Even after all that rain and upstream reservoirs spilling, Lake Cachuma (our primary water source) is only 13% full, the lowest of all state reservoirs. Today’s Los Angeles Times How a ‘rain shadow’ left this reservoir parched even after all those storms” explains geographic and weather interrelationships that cause that ominous shortfall. We’re in for continued challenges.

The good news is the U.S. Drought Monitor‘s year-over-year improvement shown below.
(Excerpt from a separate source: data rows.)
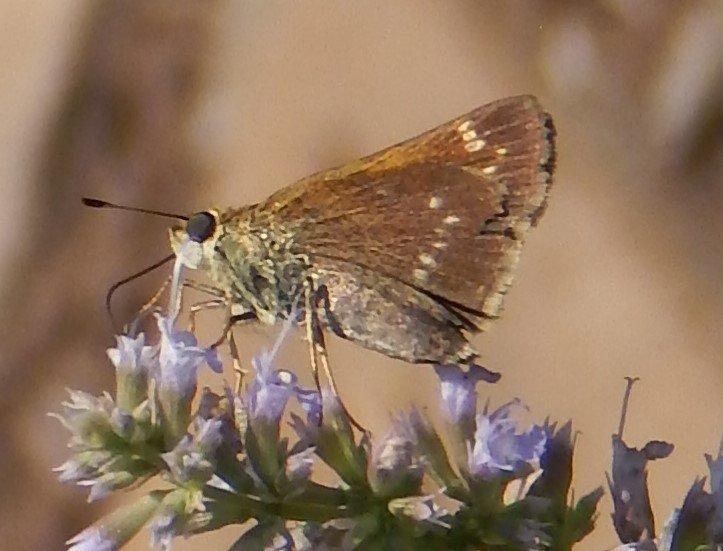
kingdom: Animalia
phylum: Arthropoda
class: Insecta
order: Lepidoptera
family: Hesperiidae
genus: Polites
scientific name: Polites
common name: Crossline Skipper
Color intensity reflects degree of dryness, and 38% of the state is no longer dry, the best reading since December 2011. Our region was a holdout at purple ‘exceptional drought’ until that 12″ of rain moved us to red ‘severe drought’. While El Niño (2016’s predicted drought-buster) wound up a no-show in the south and mediocre centrally, the combination of its effects last year in the north and January 2017’s statewide storms matters.

https://i0.wp.com/droughtmonitor.unl.edu/data/pngs/20170124/20170124_CA_date.png   

Yet, the National Weather Service cautions “This improvement accounts for some short-term drought improvement, but the longer-term drought impacts still remain.” Santa Clara Valley Water District Director Richard Santos warned KTLA yesterday “Water conservation is a way of life. It’s not going to change. We’re an arid region for the rest of our lives. History will repeat itself.”

This past month was the very first since 2011 that we used no irrigation. It felt good. And it feels even better knowing that we’re set for the long haul with waterwise practices in our dry climate. It matters.